Parts of a Letter Diagrams: Examples of Serif and Sans Serif Anatomy
Basic Parts of Letters
The basic structure of letters can be used to compare the appearance of different typefaces. The diagrams below show ways to compare parts of letters that show differences in typefaces – click for a larger view. Using the same point sizes, the amount of space required for a copy block can vary tremendously based on the typeface selected. Here are some basic parts of letters to consider when choosing a typeface.
Baseline - The floor that a row of letters stands upon.
X-Height - The height of lower case letters in proportion to capitals
Ascenders - Parts of letters that rise above the X-Height
Descenders - Parts of letters that fall below the Baseline
Types of Letter Strokes
Letters are made up by “strokes.” They are the straight or curved lines that connect to make the alphabet we use to write in English, Spanish, French and other European languages. Different types of strokes can be used to identify unique features of typefaces. Thin “hairline” strokes are most often found in serif typefaces, where there is more variation in line weights. The direction of motion from thin to thick in a stroke shows the “stress” of the typeface.
The following parts of a letter diagram shows different types of strokes including:
Stem - A straight vertical stroke or a straight diagonal stroke
Arm - A horizontal stroke with an unconnected end
Bar - A horizontal stroke that connects on both ends (such as in A, H, e)
Cross - A horizontal stroke that has two unconnected ends (like a t)
Spur - A vertical stroke extending from a letter
Chin - The corner where the horizontal arm and vertical spur of a G meet
Types of Letter Curves
Curved letters add personality to typefaces. Some are very fat and round, others have slender ovals. Still other typefaces have rectangles with rounded corners instead of traditional curves. There are distinctive parts of curved letters where you can find evidence of differences in similar typefaces.
Shoulder - The curved hump in letters like h, m, n
Spine - The central curve of S and s
Bowl - A curved stroke that fully or partially encloses a space (such as O, C, g, p, etc.)
Counter - This is the white space enclosed by a Bowl. There are two types of Counters:
Eye or Aperture - Entirely enclosed space
Double-Storey - A combination of a two fully or partially enclosed spaces stacked upon each other (a, g, etc.)
Serifs and Swashes
Serifs typefaces are characteristic of some of the oldest fonts used. Some believe they originated with stone carvers who used serifs to clean up cracks made while engraving letters into stone surfaces. However they started, they add style and personality to the typefaces they adorn.

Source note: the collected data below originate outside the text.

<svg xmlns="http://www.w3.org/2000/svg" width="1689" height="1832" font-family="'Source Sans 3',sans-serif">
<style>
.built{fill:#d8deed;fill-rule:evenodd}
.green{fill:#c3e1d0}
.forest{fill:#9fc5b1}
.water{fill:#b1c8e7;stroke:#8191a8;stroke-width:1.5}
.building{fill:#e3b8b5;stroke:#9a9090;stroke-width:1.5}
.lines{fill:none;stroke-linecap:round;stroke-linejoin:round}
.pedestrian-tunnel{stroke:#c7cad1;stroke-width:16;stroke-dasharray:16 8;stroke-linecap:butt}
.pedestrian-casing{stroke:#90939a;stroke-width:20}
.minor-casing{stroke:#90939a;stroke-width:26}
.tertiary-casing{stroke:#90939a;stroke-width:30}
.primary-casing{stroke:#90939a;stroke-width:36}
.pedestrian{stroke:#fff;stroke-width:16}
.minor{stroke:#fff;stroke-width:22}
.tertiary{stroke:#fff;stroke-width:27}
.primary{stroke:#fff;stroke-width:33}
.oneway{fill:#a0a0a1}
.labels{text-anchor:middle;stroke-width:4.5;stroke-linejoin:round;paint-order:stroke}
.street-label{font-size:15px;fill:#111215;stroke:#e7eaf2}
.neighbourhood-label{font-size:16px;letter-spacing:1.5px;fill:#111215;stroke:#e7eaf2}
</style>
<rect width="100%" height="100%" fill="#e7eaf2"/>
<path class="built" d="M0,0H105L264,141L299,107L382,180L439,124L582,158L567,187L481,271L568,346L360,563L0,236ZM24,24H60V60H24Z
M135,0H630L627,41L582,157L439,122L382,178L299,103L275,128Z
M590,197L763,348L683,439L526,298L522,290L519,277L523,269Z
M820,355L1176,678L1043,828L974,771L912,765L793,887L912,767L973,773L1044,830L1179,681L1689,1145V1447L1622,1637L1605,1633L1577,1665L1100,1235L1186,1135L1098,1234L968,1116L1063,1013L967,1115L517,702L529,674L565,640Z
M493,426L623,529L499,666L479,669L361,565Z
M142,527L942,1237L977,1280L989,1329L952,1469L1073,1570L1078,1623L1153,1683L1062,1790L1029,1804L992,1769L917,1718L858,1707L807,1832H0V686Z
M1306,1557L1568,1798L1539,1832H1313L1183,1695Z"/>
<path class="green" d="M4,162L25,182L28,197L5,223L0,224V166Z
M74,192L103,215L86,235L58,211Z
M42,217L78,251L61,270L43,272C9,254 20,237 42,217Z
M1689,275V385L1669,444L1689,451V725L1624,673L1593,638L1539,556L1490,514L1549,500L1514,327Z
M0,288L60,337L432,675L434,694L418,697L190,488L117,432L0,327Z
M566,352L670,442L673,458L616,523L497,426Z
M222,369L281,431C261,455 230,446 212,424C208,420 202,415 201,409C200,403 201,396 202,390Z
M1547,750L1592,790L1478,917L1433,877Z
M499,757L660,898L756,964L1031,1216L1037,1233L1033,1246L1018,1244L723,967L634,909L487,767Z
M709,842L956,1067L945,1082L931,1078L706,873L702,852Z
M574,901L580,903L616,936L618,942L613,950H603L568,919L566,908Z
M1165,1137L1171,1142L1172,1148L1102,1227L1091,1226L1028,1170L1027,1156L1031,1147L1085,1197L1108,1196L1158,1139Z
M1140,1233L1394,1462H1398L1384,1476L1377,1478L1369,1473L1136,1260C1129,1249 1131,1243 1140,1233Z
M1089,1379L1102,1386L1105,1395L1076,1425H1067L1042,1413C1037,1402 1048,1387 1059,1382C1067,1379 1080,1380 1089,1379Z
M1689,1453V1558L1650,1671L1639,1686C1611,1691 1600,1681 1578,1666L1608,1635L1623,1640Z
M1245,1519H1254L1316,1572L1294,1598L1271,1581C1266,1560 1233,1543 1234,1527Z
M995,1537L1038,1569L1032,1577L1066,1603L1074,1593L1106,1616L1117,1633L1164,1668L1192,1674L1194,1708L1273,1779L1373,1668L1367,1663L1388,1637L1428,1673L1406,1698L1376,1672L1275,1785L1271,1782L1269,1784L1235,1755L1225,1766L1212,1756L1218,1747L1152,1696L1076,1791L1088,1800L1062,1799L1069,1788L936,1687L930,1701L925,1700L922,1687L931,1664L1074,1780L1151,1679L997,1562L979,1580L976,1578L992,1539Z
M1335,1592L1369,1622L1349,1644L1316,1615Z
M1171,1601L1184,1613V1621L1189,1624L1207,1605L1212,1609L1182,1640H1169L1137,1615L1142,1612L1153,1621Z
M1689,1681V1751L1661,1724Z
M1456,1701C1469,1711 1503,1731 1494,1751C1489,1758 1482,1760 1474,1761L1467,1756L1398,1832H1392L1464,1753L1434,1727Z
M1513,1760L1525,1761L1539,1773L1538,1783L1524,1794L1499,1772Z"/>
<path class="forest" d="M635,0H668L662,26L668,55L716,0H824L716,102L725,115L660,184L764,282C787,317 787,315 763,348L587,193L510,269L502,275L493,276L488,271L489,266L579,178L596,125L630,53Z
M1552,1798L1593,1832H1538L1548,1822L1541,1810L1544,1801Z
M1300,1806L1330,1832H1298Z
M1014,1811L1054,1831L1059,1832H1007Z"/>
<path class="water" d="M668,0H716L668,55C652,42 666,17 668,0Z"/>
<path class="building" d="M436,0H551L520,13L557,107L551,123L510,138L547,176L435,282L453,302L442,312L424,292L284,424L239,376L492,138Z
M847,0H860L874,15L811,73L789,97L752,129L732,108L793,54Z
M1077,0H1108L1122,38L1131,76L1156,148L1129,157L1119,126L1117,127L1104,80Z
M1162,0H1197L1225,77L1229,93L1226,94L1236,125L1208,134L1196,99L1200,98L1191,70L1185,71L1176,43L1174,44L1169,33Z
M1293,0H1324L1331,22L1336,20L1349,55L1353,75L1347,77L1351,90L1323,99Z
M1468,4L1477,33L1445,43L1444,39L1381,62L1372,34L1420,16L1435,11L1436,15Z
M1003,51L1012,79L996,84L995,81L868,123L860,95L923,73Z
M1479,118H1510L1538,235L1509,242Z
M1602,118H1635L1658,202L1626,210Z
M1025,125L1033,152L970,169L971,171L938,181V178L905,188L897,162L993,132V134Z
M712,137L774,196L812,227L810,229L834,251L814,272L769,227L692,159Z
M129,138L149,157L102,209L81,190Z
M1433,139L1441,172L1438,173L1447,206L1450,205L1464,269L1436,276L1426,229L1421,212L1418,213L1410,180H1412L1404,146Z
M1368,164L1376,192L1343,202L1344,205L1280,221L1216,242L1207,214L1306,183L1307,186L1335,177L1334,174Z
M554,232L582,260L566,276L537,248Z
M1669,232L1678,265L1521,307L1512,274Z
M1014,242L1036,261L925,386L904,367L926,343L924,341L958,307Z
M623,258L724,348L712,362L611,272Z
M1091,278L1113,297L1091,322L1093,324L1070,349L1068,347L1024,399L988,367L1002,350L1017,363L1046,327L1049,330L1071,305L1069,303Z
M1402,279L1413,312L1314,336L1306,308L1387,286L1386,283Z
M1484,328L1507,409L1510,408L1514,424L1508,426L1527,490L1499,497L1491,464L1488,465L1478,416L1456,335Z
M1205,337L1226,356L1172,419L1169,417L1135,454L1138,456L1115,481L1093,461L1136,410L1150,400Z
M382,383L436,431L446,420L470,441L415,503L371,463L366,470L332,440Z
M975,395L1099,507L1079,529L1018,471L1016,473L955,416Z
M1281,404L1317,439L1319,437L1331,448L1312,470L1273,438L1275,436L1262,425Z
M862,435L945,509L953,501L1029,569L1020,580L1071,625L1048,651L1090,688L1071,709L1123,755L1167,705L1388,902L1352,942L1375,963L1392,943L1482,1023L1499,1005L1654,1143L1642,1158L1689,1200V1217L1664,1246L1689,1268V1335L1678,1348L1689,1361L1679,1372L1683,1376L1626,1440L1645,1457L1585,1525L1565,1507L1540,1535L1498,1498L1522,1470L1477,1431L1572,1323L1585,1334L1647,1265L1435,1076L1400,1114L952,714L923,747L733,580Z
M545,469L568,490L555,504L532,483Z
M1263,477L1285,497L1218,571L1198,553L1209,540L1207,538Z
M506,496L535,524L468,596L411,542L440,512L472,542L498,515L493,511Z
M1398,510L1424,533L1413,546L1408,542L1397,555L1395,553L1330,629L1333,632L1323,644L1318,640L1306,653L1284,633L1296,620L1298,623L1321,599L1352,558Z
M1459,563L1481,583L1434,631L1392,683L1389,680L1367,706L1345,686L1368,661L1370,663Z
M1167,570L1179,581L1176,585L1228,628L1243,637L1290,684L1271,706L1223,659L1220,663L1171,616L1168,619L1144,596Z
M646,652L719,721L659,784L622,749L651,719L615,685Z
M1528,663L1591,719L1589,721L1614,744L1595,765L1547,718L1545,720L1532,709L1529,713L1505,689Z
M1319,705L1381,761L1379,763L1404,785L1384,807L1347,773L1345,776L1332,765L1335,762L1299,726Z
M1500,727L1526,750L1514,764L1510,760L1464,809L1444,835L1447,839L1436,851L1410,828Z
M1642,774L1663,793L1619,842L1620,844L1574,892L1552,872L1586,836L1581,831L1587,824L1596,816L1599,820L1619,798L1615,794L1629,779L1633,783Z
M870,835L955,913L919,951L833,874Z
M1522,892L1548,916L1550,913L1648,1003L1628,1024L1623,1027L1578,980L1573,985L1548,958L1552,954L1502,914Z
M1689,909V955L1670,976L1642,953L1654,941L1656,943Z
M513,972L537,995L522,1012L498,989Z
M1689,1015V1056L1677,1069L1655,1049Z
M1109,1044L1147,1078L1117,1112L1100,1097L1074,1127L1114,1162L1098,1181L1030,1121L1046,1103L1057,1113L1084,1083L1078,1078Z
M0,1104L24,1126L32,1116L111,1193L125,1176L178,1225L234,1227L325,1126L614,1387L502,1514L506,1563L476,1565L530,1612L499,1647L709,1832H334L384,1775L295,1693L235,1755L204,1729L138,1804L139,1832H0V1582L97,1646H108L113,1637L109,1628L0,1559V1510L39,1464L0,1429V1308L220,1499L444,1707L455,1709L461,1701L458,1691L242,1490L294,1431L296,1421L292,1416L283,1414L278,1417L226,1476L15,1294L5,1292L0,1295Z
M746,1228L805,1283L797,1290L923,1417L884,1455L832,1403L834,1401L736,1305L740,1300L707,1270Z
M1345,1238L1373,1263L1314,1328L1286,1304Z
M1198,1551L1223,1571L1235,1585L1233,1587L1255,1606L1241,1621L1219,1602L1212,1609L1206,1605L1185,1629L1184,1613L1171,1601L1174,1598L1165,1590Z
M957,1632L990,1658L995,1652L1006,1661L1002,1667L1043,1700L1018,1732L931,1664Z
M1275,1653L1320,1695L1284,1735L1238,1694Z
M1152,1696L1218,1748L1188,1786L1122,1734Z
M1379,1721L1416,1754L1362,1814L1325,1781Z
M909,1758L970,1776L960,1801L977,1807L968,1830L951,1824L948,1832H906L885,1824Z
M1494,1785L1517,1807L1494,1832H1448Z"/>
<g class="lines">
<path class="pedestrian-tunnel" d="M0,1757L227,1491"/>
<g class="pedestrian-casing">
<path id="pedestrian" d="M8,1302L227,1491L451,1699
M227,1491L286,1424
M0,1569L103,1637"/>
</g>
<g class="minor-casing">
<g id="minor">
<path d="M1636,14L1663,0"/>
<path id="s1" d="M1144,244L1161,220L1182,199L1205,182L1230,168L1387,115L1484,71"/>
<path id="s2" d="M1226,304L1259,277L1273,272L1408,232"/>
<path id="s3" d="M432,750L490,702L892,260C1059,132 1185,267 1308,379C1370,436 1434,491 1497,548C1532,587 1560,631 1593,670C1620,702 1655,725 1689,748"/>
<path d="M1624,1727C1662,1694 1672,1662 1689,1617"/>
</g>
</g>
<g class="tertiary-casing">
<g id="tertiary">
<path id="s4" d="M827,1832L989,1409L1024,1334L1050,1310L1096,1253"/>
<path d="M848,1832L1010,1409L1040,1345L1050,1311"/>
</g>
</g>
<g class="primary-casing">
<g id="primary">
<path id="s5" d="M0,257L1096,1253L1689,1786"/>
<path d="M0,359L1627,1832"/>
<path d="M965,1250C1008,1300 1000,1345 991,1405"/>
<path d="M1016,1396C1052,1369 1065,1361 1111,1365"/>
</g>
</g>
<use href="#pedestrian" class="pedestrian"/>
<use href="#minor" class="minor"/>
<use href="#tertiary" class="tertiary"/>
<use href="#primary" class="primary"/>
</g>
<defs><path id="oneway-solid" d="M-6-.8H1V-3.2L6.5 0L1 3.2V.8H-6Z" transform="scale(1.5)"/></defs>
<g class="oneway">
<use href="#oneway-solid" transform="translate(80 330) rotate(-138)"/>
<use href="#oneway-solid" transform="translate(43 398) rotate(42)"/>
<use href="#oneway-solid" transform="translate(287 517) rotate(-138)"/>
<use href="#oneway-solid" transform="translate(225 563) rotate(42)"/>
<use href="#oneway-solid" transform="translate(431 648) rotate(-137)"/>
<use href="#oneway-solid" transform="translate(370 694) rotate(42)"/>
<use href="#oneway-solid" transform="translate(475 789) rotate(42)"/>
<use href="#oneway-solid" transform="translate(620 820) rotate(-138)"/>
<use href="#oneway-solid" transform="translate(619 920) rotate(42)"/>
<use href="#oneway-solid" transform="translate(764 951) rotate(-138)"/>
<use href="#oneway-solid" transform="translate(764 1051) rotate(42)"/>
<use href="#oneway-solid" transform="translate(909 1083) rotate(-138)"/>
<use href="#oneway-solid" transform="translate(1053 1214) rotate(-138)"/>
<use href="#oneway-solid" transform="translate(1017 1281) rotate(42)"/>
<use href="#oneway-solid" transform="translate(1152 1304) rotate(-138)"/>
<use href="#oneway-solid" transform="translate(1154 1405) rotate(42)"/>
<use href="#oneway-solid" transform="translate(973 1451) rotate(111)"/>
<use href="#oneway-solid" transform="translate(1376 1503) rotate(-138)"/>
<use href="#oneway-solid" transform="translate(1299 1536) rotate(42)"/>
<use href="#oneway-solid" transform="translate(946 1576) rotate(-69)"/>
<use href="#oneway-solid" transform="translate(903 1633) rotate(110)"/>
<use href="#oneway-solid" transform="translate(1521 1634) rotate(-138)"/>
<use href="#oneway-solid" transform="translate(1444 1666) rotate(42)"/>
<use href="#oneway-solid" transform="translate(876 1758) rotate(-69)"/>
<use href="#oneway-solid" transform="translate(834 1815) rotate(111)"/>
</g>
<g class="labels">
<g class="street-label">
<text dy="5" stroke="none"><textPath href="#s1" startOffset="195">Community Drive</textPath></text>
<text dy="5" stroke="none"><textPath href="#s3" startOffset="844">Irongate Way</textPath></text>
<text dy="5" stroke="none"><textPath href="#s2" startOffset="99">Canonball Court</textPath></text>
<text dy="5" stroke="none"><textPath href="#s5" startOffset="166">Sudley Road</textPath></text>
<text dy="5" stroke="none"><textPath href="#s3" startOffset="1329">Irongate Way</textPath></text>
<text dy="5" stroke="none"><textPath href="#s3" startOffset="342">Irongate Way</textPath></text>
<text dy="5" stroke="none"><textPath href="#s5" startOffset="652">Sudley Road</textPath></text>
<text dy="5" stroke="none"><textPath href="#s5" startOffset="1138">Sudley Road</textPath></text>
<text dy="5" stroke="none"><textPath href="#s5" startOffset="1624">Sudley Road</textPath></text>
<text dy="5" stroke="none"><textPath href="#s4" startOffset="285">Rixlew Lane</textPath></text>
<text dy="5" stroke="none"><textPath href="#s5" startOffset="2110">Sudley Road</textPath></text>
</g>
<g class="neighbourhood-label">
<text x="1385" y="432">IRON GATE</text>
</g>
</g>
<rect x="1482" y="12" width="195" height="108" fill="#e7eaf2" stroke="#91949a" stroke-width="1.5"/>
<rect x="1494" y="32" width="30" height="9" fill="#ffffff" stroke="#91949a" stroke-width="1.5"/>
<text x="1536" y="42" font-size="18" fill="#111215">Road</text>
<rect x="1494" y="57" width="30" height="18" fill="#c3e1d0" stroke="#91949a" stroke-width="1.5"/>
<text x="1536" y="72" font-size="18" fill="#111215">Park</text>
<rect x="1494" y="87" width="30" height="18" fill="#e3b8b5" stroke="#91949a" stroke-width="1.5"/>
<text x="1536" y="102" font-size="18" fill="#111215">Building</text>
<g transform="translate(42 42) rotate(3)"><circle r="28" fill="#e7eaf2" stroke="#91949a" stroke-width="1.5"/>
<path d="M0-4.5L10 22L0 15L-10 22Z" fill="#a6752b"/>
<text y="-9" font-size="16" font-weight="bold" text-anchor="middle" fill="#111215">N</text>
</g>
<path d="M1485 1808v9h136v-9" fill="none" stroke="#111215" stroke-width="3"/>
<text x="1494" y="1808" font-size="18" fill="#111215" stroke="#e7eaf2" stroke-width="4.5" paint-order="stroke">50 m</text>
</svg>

Serifs are one type of “terminators”. Some characters such as lower case “r” have a “finial” or “ball finial” instead of a sharp serif. “Swashes” are fancier flourishes that may replace other types of terminals. Typefaces with alternate character sets often offer a selection of swashes in capitals, lower case letters with ascenders or descenders and letters often used at the ends of words (such as s. l. or h).

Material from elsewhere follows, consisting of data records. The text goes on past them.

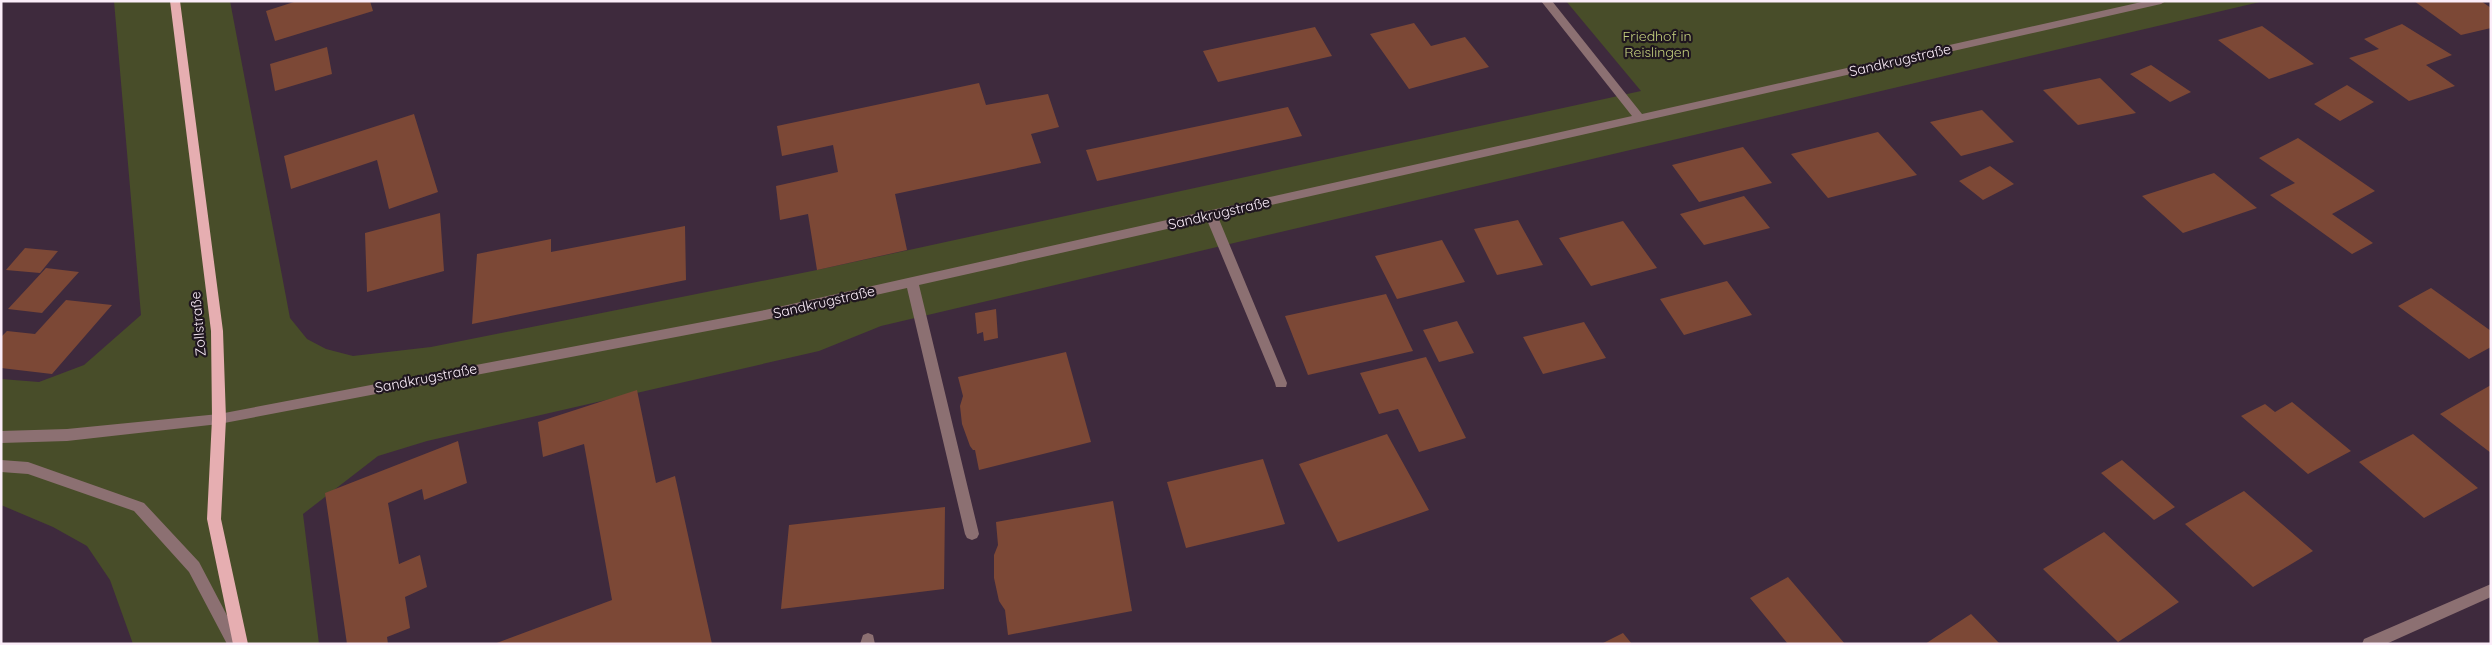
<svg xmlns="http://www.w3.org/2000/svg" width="2492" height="645" font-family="Quicksand,sans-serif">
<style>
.green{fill:#484d29}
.building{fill:#7c4836}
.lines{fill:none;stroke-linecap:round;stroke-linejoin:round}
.minor{fill:#8c7072;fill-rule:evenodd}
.major{fill:#e6aeb1;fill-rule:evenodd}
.labels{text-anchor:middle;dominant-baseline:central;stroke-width:4.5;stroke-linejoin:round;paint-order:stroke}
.park-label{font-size:14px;fill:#c4d07e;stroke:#1f161f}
.street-label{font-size:14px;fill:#fbedf9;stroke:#1f161f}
</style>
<rect width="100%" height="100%" fill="#3e2a3d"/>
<path class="green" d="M 114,1 L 230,1 L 290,318 L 307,339 L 326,349 L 353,356 L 431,347 L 817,270 L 1641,91 L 1566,1 L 2264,1 L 881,326 L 819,351 L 427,441 L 378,456 L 303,514 L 319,644 L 133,644 L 110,580 L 87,546 L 53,527 L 1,505 L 1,379 L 39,382 L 84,365 L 141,315 Z"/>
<path class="building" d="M 297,1 L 370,1 L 373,11 L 275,41 L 266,11 Z
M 2414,1 L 2481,1 L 2491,8 L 2491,28 L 2461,35 Z
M 1414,23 L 1431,46 L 1465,37 L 1489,67 L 1409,89 L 1370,34 Z
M 2402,24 L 2452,55 L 2426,65 L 2455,86 L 2409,101 L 2349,58 L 2379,49 L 2364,39 Z
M 2262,26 L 2314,64 L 2269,79 L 2218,40 Z
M 1315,27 L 1332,56 L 1218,82 L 1203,51 Z
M 327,47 L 332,74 L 275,91 L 270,64 Z
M 2151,65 L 2191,92 L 2170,102 L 2130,74 Z
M 2100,78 L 2136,113 L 2078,125 L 2043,90 Z
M 979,83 L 986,105 L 1048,94 L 1059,127 L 1031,134 L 1041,163 L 895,194 L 907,250 L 817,270 L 808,214 L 780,220 L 776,186 L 838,172 L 833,145 L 782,156 L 777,126 Z
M 2347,85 L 2374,102 L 2340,121 L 2314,104 Z
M 1288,107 L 1302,136 L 1097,181 L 1086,150 Z
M 1982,110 L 2014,142 L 1961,156 L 1930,122 Z
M 414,114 L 438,192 L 389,209 L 377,160 L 291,189 L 284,156 Z
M 1878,132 L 1917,175 L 1828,198 L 1791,154 Z
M 2298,138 L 2375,191 L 2332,214 L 2373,243 L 2352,254 L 2270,195 L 2295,183 L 2259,158 Z
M 1743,147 L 1772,183 L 1699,202 L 1672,165 Z
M 1990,166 L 2014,184 L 1983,200 L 1959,181 Z
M 2214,173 L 2257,208 L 2183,233 L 2142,196 Z
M 1744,196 L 1770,228 L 1704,245 L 1680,214 Z
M 440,213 L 444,271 L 367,292 L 365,233 Z
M 1518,220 L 1543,265 L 1497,275 L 1474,229 Z
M 1623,221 L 1657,268 L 1591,286 L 1559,238 Z
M 685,226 L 686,280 L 472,324 L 477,254 L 551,239 L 551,252 Z
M 1442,240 L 1465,282 L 1397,299 L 1375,256 Z
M 25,248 L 58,251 L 40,273 L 6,270 Z
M 46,268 L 79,272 L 42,313 L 8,309 Z
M 1727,281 L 1752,315 L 1684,335 L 1660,299 Z
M 2431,288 L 2491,331 L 2491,347 L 2469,359 L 2398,306 Z
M 1386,294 L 1413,351 L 1308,375 L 1285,316 Z
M 66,300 L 112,305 L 52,374 L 1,368 L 1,337 L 7,331 L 35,334 Z
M 996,309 L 998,338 L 984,341 L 983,332 L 977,334 L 975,313 Z
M 1457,321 L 1474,353 L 1439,362 L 1423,330 Z
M 1584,322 L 1606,358 L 1543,374 L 1523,337 Z
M 1066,352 L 1091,442 L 979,470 L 975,450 L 973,450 L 970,446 L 962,424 L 960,406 L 963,396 L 958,377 Z
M 1426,357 L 1466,438 L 1419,452 L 1398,409 L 1379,414 L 1360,373 Z
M 2491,385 L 2491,453 L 2440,414 Z
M 637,390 L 656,483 L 675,476 L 712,644 L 494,644 L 612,600 L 584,444 L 543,457 L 538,422 Z
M 2292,402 L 2351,451 L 2308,474 L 2241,416 L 2265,404 L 2275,412 Z
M 1387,434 L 1429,510 L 1338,542 L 1299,464 Z
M 2413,434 L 2478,488 L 2424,518 L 2359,462 Z
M 458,441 L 467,483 L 424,500 L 422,489 L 388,503 L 399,564 L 420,555 L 427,587 L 405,597 L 410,628 L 387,637 L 388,644 L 347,644 L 325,493 Z
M 1263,459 L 1285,524 L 1186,548 L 1167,482 Z
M 2122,460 L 2175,507 L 2154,520 L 2101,473 Z
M 2244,491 L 2313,551 L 2253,587 L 2185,524 Z
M 1113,501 L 1132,611 L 1008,635 L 1005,610 L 999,601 L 994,578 L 994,555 L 998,545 L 996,522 Z
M 945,507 L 944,589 L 781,609 L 789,525 Z
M 2104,532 L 2179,602 L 2118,642 L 2043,569 Z
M 1788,577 L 1845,644 L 1788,644 L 1750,598 Z
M 1971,614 L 2000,644 L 1925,644 Z
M 1623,633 L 1632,644 L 1601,644 Z"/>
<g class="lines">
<path class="minor" d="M 1541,1 L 1552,1 L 1642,114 L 2146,1 L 2166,1 L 2161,4 L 1218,217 L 1287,383 L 1286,387 L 1276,387 L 1275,383 L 1207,220 L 919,285 L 979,534 L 977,538 L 972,540 L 967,538 L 965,534 L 907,288 L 765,320 L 219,424 L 67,441 L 1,443 L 1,431 L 67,429 L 219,414 L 765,310 L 1632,116 Z
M 1,460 L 28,462 L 144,503 L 199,562 L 242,644 L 227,644 L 189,572 L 134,511 L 28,474 L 1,472 Z
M 2491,584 L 2491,597 L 2386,644 L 2362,644 L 2364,639 Z
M 868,633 L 873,635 L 875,644 L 860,644 L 863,635 Z"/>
<path class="major" d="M 170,1 L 180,1 L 223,331 L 226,419 L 221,519 L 248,644 L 233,644 L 207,519 L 212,419 L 211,331 Z"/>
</g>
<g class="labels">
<g class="park-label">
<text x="1657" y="36">Friedhof in<tspan x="1657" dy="16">Reislingen</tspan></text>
</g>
<g class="street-label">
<text transform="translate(1900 60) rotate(-13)">Sandkrugstraße</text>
<text transform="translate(1219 213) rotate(-13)">Sandkrugstraße</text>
<text transform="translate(824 302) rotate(-13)">Sandkrugstraße</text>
<text transform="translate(198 324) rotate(-95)">Zollstraße</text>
<text transform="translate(426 378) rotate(-11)">Sandkrugstraße</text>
</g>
</g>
<rect width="2492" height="645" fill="none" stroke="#fbedf9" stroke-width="5"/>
</svg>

Serifs - Lines that cross the end of main strokes of characters.
Terminators - The end of main strokes
Finial - Decorative stroke endings
Ball Finial - A ball at the end of a finial termination
Swash - Decorative flourish termination
Parts Unique to Special Letters
Ever look for a typeface that had a perfect capital “Q”? There are a few parts that take care of those special letters, whose appearance can make a design. Choosing a typeface that showcases the letters in your business name, headline or book title is very important in drawing attention to your message. Here are a few parts to consider in choosing a typeface when special letters appear.
Tails - Short diagonal strokes
Tails appear in the descender of capital Q, the tail of a capital R and sometimes in capital X or Z. As they don’t appear in many frequently used letters, tails are not usually considered in typeface selection. However, if a tailed-character appears in a main word you will want to choose a typeface with outstanding tails.
Ears - A small stroke projecting from the top of lower case “g.”
“Walls” do not have typographic ears, but “hearing”, “gorilla” and “gangs” do. Again, ears may not be a design concern unless a primary word or headline contains an offending set.
Beaks - Sharp spurs found on some serif fonts (T, E, L)
Letters with exaggerated spear-like serifs have beaks. They can be large or small, but are very pointed and project from a main stroke.